**Excerpted data**
- - -

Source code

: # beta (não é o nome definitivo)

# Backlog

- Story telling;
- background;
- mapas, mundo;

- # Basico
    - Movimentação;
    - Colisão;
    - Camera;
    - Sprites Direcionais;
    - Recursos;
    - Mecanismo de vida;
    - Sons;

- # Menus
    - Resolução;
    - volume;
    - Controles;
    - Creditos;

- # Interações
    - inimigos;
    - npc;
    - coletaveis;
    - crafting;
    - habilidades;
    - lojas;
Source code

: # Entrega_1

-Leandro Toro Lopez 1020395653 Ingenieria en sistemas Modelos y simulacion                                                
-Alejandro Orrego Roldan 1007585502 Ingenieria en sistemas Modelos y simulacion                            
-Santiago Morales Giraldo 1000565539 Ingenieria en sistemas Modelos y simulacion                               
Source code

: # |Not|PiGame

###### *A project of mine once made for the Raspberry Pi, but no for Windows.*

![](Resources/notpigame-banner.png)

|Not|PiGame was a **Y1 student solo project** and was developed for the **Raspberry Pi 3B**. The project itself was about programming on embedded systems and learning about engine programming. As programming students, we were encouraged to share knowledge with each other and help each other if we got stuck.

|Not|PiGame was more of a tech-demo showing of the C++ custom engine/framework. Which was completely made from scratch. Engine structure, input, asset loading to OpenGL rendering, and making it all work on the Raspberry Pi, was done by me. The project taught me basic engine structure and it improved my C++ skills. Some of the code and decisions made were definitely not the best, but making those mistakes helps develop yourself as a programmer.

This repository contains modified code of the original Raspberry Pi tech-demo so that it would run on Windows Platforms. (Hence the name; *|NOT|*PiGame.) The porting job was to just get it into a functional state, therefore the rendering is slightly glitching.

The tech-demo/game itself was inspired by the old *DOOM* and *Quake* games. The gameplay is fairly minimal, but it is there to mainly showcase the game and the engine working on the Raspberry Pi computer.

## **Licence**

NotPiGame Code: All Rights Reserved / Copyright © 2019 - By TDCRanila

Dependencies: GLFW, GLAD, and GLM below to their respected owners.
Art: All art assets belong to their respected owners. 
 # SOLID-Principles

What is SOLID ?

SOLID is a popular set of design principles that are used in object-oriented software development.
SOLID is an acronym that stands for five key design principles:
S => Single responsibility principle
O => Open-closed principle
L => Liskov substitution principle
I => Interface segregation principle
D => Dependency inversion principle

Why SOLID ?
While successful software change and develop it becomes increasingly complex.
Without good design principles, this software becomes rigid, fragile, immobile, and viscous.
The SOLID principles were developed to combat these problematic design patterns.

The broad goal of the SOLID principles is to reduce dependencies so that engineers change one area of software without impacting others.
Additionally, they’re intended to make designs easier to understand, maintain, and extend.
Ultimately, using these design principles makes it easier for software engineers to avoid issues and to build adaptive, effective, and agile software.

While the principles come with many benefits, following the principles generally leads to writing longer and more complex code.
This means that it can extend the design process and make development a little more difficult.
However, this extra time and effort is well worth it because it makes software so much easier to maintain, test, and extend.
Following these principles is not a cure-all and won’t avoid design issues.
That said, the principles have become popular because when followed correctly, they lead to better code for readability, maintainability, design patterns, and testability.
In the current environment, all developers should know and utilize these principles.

- - -

**Task to complete**
Reproduce the listing word for word from its first line up to and including the line with "This repository contains". Give no other lines.

**Answer to this problem**
Source code

: # beta (não é o nome definitivo)

# Backlog

- Story telling;
- background;
- mapas, mundo;

- # Basico
    - Movimentação;
    - Colisão;
    - Camera;
    - Sprites Direcionais;
    - Recursos;
    - Mecanismo de vida;
    - Sons;

- # Menus
    - Resolução;
    - volume;
    - Controles;
    - Creditos;

- # Interações
    - inimigos;
    - npc;
    - coletaveis;
    - crafting;
    - habilidades;
    - lojas;
Source code

: # Entrega_1

-Leandro Toro Lopez 1020395653 Ingenieria en sistemas Modelos y simulacion                                                
-Alejandro Orrego Roldan 1007585502 Ingenieria en sistemas Modelos y simulacion                            
-Santiago Morales Giraldo 1000565539 Ingenieria en sistemas Modelos y simulacion                               
Source code

: # |Not|PiGame

###### *A project of mine once made for the Raspberry Pi, but no for Windows.*

![](Resources/notpigame-banner.png)

|Not|PiGame was a **Y1 student solo project** and was developed for the **Raspberry Pi 3B**. The project itself was about programming on embedded systems and learning about engine programming. As programming students, we were encouraged to share knowledge with each other and help each other if we got stuck.

|Not|PiGame was more of a tech-demo showing of the C++ custom engine/framework. Which was completely made from scratch. Engine structure, input, asset loading to OpenGL rendering, and making it all work on the Raspberry Pi, was done by me. The project taught me basic engine structure and it improved my C++ skills. Some of the code and decisions made were definitely not the best, but making those mistakes helps develop yourself as a programmer.

This repository contains modified code of the original Raspberry Pi tech-demo so that it would run on Windows Platforms. (Hence the name; *|NOT|*PiGame.) The porting job was to just get it into a functional state, therefore the rendering is slightly glitching.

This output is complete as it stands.